HyHTM is an implementation of a hierarchical topic modeling algorithm using hyperbolic geometry. The algorithm is described in detail in the paper [Add paper link].
To set up the environment for the HyHTM code, please follow these steps:
- Install all the dependencies from requirements.txt. This version has been tested under Python 3.
- Download the word embeddings used in the paper, which are Poincare Glove embeddings. The embeddings can be found at this link: https://polybox.ethz.ch/index.php/s/TzX6cXGqCX5KvAn. We use the mix-poincare embeddings called "poincare_glove_50x2D_cosh-dist-sq_init_trick". Place the embeddings in the "embeddings" folder.
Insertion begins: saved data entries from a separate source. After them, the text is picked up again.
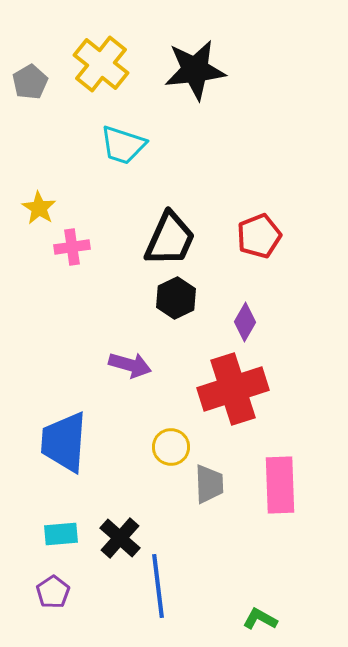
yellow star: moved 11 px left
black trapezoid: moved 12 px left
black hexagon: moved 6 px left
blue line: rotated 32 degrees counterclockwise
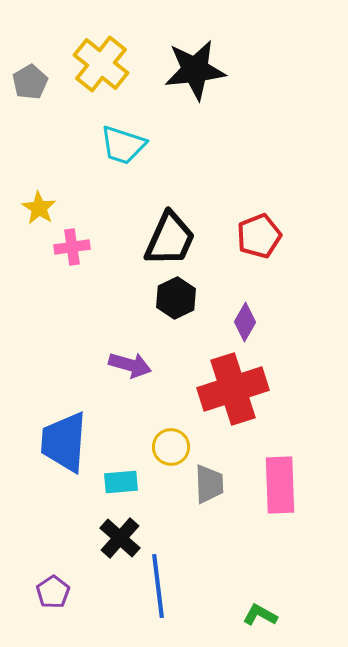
cyan rectangle: moved 60 px right, 52 px up
green L-shape: moved 4 px up
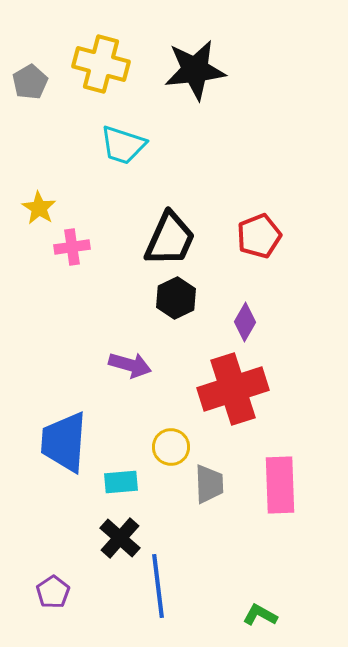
yellow cross: rotated 24 degrees counterclockwise
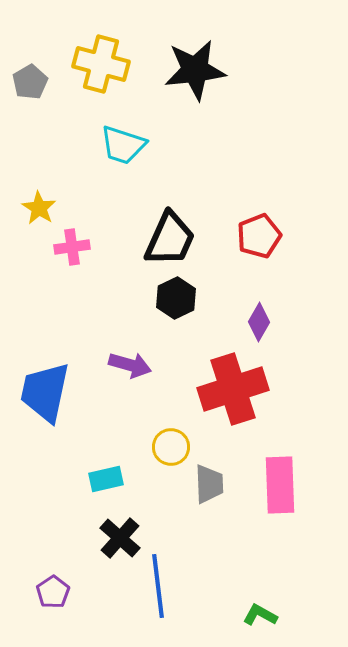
purple diamond: moved 14 px right
blue trapezoid: moved 19 px left, 50 px up; rotated 8 degrees clockwise
cyan rectangle: moved 15 px left, 3 px up; rotated 8 degrees counterclockwise
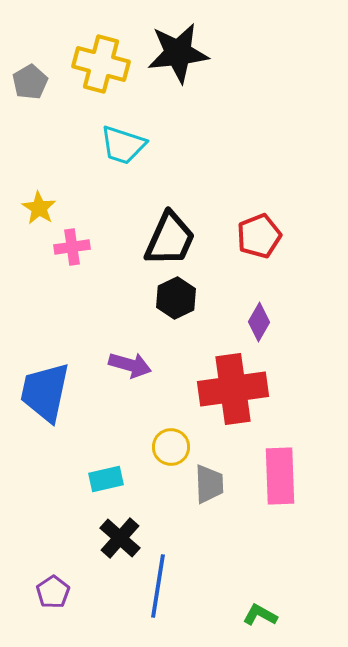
black star: moved 17 px left, 17 px up
red cross: rotated 10 degrees clockwise
pink rectangle: moved 9 px up
blue line: rotated 16 degrees clockwise
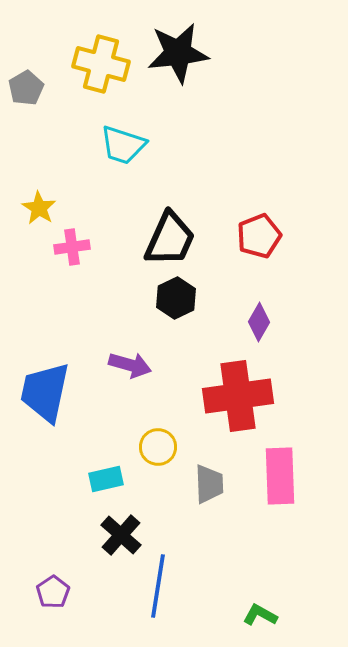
gray pentagon: moved 4 px left, 6 px down
red cross: moved 5 px right, 7 px down
yellow circle: moved 13 px left
black cross: moved 1 px right, 3 px up
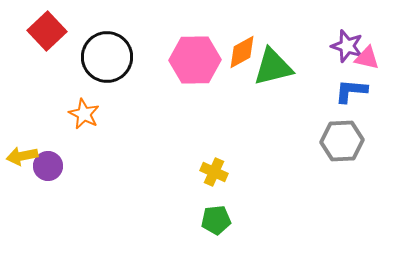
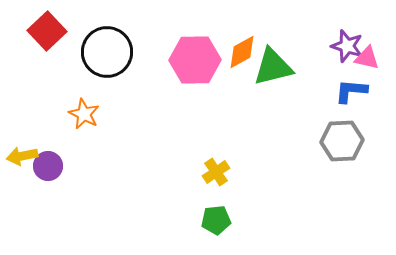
black circle: moved 5 px up
yellow cross: moved 2 px right; rotated 32 degrees clockwise
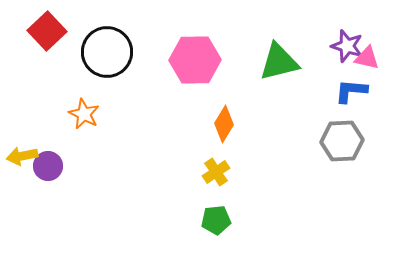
orange diamond: moved 18 px left, 72 px down; rotated 30 degrees counterclockwise
green triangle: moved 6 px right, 5 px up
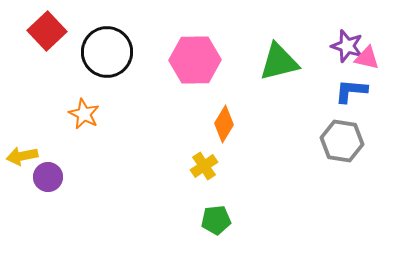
gray hexagon: rotated 12 degrees clockwise
purple circle: moved 11 px down
yellow cross: moved 12 px left, 6 px up
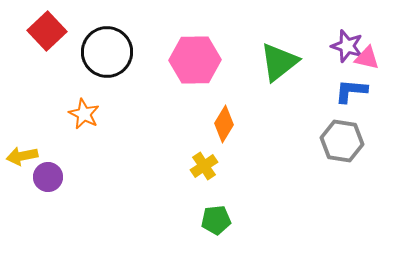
green triangle: rotated 24 degrees counterclockwise
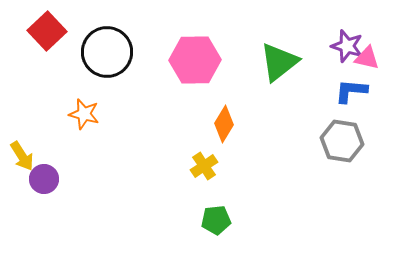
orange star: rotated 12 degrees counterclockwise
yellow arrow: rotated 112 degrees counterclockwise
purple circle: moved 4 px left, 2 px down
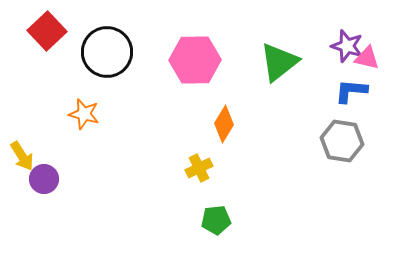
yellow cross: moved 5 px left, 2 px down; rotated 8 degrees clockwise
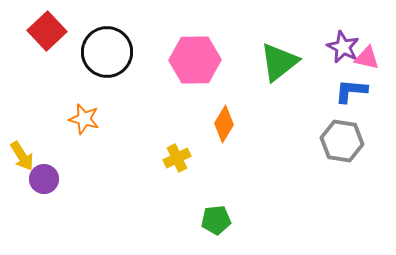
purple star: moved 4 px left, 1 px down; rotated 8 degrees clockwise
orange star: moved 5 px down
yellow cross: moved 22 px left, 10 px up
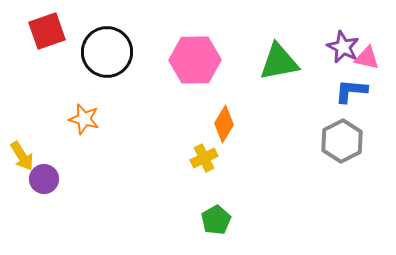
red square: rotated 24 degrees clockwise
green triangle: rotated 27 degrees clockwise
gray hexagon: rotated 24 degrees clockwise
yellow cross: moved 27 px right
green pentagon: rotated 24 degrees counterclockwise
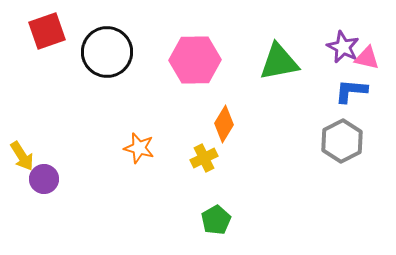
orange star: moved 55 px right, 29 px down
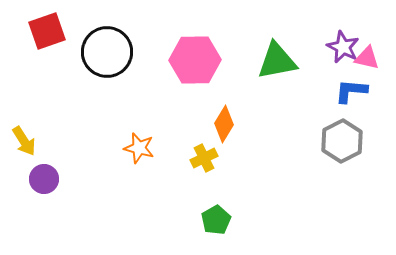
green triangle: moved 2 px left, 1 px up
yellow arrow: moved 2 px right, 15 px up
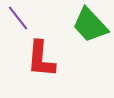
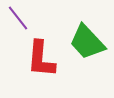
green trapezoid: moved 3 px left, 17 px down
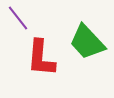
red L-shape: moved 1 px up
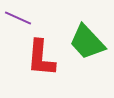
purple line: rotated 28 degrees counterclockwise
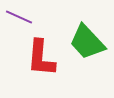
purple line: moved 1 px right, 1 px up
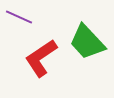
red L-shape: rotated 51 degrees clockwise
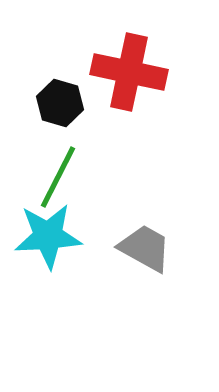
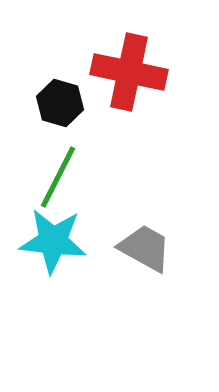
cyan star: moved 5 px right, 5 px down; rotated 10 degrees clockwise
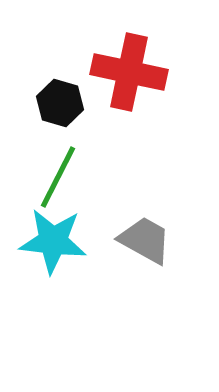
gray trapezoid: moved 8 px up
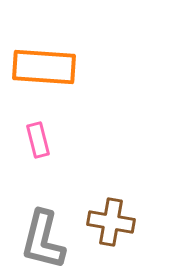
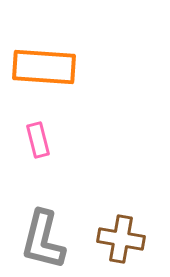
brown cross: moved 10 px right, 17 px down
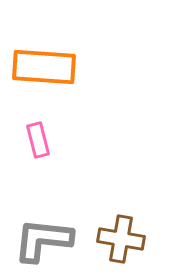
gray L-shape: rotated 82 degrees clockwise
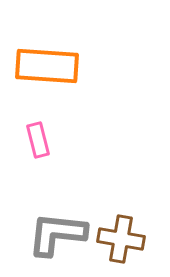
orange rectangle: moved 3 px right, 1 px up
gray L-shape: moved 14 px right, 6 px up
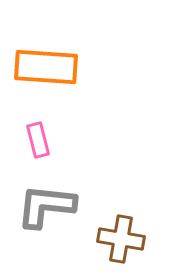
orange rectangle: moved 1 px left, 1 px down
gray L-shape: moved 11 px left, 28 px up
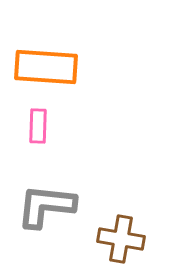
pink rectangle: moved 14 px up; rotated 16 degrees clockwise
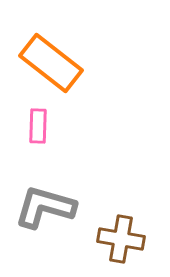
orange rectangle: moved 5 px right, 4 px up; rotated 34 degrees clockwise
gray L-shape: moved 1 px left, 1 px down; rotated 10 degrees clockwise
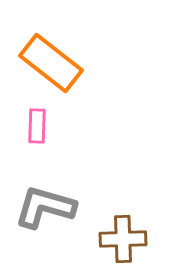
pink rectangle: moved 1 px left
brown cross: moved 2 px right; rotated 12 degrees counterclockwise
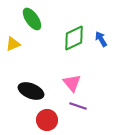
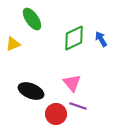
red circle: moved 9 px right, 6 px up
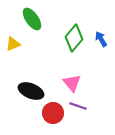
green diamond: rotated 24 degrees counterclockwise
red circle: moved 3 px left, 1 px up
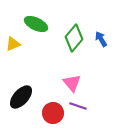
green ellipse: moved 4 px right, 5 px down; rotated 30 degrees counterclockwise
black ellipse: moved 10 px left, 6 px down; rotated 70 degrees counterclockwise
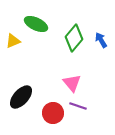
blue arrow: moved 1 px down
yellow triangle: moved 3 px up
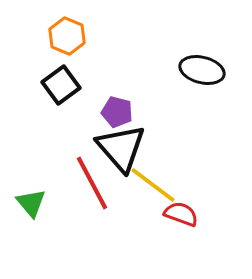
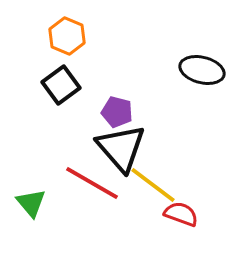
red line: rotated 32 degrees counterclockwise
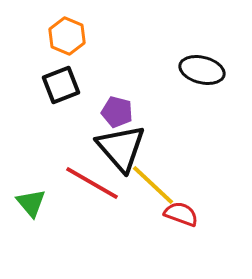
black square: rotated 15 degrees clockwise
yellow line: rotated 6 degrees clockwise
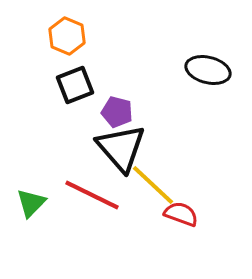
black ellipse: moved 6 px right
black square: moved 14 px right
red line: moved 12 px down; rotated 4 degrees counterclockwise
green triangle: rotated 24 degrees clockwise
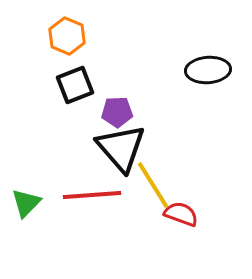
black ellipse: rotated 18 degrees counterclockwise
purple pentagon: rotated 16 degrees counterclockwise
yellow line: rotated 15 degrees clockwise
red line: rotated 30 degrees counterclockwise
green triangle: moved 5 px left
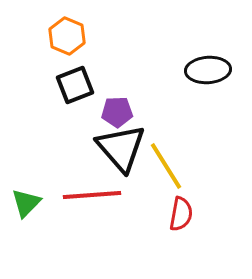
yellow line: moved 13 px right, 19 px up
red semicircle: rotated 80 degrees clockwise
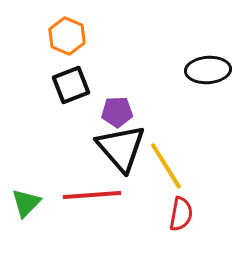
black square: moved 4 px left
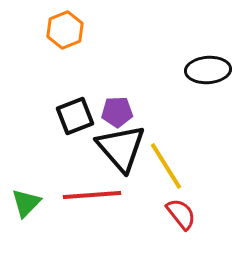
orange hexagon: moved 2 px left, 6 px up; rotated 15 degrees clockwise
black square: moved 4 px right, 31 px down
red semicircle: rotated 48 degrees counterclockwise
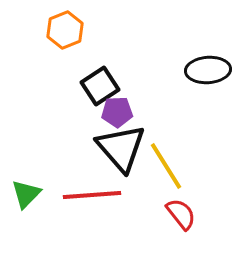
black square: moved 25 px right, 30 px up; rotated 12 degrees counterclockwise
green triangle: moved 9 px up
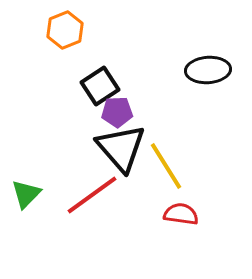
red line: rotated 32 degrees counterclockwise
red semicircle: rotated 44 degrees counterclockwise
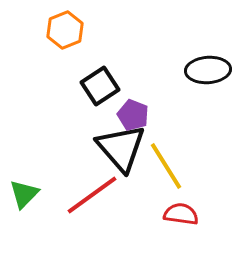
purple pentagon: moved 16 px right, 3 px down; rotated 24 degrees clockwise
green triangle: moved 2 px left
- Place your dataset in the "datasets" folder.
To run the HyHTM code, use the following command in your terminal:
python -W ignore codebase/main.py --dataset <dataset> --gpuID $gpuID --alpha <term-term-alpha> --K_similarity <term-term-similarity K> --K_hierarchy <term-term-hierarchy K> --Ntopics <Ntopics> --levels <levels>
--dataset: the name of the dataset you want to use. --gpuID: the ID of the GPU you want to use. If you want to use the CPU, use -1. --alpha: the value of the term-term alpha parameter. --K_similarity: the number of dimensions used to approximate the similarity matrix. --K_hierarchy: the number of dimensions used to approximate the hierarchy matrix. --Ntopics: the number of topics you want to discover. --levels: the number of levels you want to use in the hierarchical model.
Note that the --gpuID parameter is optional. If you don't provide it, the code will use the CPU by default.
Please cite our paper if you use this code for your research.